SHANGHAI (Reuters) – As U.S. investors dump shares in Chinese companies blacklisted by outgoing President Donald Trump, bargain hunters in China are taking the opposite side of that trade, wagering that a Joe Biden presidency will reverse the investment ban.

Trump signed an executive order on Nov. 12 that bars U.S. securities investment in Chinese companies allegedly owned or controlled by the Chinese military.

The outgoing U.S. president is considering expanding that blacklist of 35 firms to include Alibaba and Tencent.

As U.S. investors rush to sell shares in the sanctioned companies and their subsidiaries before the executive order takes effect on Jan. 11, Chinese investors are swooping in.

Since the order was announced, holdings by mainland Chinese in the Hong Kong-listed shares of China Railway Construction Corp (CRCC) and CNOOC Ltd via the China-Hong Kong Connect roughly tripled, according to bourse operator Hong Kong Exchanges and Clearing Ltd.

Other blacklisted stocks, including railway equipment maker CRRC Corp, China Communications Construction Co and semiconductor giant SMIC also witnessed heavy money inflows.

Zhu Haifeng, a veteran Chinese retail investor, said he bargain hunted in CNOOC and CRRC, which both had lost as much as 27% since the Trump order.

“They are globally-competitive companies, and are China’s ‘name cards’,” said Zhu, who sees limited impact on the companies’ fundamentals from the U.S. sanctions.

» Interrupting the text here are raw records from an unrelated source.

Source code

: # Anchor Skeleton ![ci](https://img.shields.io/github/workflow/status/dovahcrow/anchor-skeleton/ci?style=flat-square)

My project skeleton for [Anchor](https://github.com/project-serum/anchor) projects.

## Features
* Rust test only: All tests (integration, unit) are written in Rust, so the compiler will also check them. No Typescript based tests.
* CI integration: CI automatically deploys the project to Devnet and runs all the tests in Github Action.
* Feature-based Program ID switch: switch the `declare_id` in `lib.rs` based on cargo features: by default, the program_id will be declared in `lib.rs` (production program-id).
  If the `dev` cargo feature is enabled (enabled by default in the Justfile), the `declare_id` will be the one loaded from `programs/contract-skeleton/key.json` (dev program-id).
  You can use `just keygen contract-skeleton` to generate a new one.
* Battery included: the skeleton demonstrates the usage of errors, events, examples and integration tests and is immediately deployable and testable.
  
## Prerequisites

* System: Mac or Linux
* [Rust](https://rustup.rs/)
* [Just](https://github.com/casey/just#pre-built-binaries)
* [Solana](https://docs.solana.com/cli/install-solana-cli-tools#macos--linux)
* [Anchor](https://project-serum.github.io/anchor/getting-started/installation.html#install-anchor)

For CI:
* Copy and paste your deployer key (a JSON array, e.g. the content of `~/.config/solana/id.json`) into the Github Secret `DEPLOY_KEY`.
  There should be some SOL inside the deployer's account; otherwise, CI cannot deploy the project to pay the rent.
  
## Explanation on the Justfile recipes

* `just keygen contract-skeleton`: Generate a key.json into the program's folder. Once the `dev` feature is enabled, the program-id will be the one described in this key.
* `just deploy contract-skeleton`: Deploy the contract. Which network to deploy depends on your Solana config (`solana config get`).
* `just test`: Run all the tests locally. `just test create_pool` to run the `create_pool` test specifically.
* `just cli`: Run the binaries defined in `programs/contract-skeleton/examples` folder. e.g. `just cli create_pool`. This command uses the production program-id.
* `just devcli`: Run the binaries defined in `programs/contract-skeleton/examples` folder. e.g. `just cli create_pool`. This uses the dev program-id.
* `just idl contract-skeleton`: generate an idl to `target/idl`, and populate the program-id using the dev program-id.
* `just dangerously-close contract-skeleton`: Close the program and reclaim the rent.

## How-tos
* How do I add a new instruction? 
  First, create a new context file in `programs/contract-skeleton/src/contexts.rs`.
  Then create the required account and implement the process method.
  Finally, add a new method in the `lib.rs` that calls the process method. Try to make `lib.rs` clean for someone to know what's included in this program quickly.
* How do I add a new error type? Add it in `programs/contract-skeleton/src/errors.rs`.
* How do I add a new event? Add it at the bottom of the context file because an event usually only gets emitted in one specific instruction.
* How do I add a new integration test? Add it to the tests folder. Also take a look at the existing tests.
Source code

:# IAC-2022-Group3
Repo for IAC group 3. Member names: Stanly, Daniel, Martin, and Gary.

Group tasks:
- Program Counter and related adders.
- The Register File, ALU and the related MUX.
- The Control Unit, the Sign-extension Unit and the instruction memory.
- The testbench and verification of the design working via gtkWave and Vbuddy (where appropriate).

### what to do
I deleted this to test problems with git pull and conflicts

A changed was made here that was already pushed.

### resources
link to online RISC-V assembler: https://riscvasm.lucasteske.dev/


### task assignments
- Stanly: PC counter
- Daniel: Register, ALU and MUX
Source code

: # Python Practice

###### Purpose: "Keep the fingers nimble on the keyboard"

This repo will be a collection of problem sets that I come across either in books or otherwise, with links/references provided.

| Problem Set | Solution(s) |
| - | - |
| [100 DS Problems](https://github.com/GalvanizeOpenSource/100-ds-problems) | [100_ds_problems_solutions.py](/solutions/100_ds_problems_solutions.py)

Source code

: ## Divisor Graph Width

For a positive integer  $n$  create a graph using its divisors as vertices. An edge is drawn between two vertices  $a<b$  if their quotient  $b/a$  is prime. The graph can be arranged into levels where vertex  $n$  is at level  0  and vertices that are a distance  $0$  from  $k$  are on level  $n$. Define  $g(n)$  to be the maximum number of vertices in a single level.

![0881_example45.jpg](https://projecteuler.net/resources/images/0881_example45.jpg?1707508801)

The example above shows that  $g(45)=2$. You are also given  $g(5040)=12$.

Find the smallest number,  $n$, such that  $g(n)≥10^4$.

Wan Chengshui, portfolio manager at Hangzhou-based Golden Eagle Fund Management Co, said he plans to increase his holdings in Tencent, if prices fall further.

“Trump politicized everything in the name of national security. When Biden takes office, I think things will take a turn for the better,” said Wan, predicting Trump’s executive order will be nullified, and sanctions against Tencent and Alibaba won’t materialize.

Wan is not alone.

When Tencent slumped nearly 5% in Hong Kong following news of the potential blacklisting on Thursday, Chinese investors ploughed a net HK$4.6 billion ($593.29 million) into its shares via a cross-border trading channel, making it the most actively-traded stock under the scheme that day.

Global index publishers MSCI, FTSE Russell and S&P Dow Jones Index have all scrambled to delete the blacklisted securities from their global benchmarks, forcing passive investors to shed those holdings.

Phillip Wool, head of investment solutions at Rayliant Global Advisors, said investors could find bargains as active investors dump shares to front-run passive outflows.

“Non-U.S. investors will look at prices of those stocks falling and, at some point, decide it’s a buying opportunity,” Wool said.

Meanwhile, uncertainty lingers around the scope and implications of Trump’s executive order, while the gradual expansion of the list is another guessing game, Wool said.

Therefore “there’s also a potential opportunity for active investors in terms of outguessing the rest of the market as to how the political situation is going to unfold.”

After making U-turns twice this month on the issue, the New York Stock Exchange on Wednesday said it will delist three Chinese telecom companies.

Since NYSE’s first delisting announcement on Jan 1, Chinese investors have been adamant buyers. Mainland holdings under Connect in China Mobile Ltd, China Telecom Corp Ltd and China Unicom Hong Kong Ltd, have jumped 37%, 28% and 41%, respectively.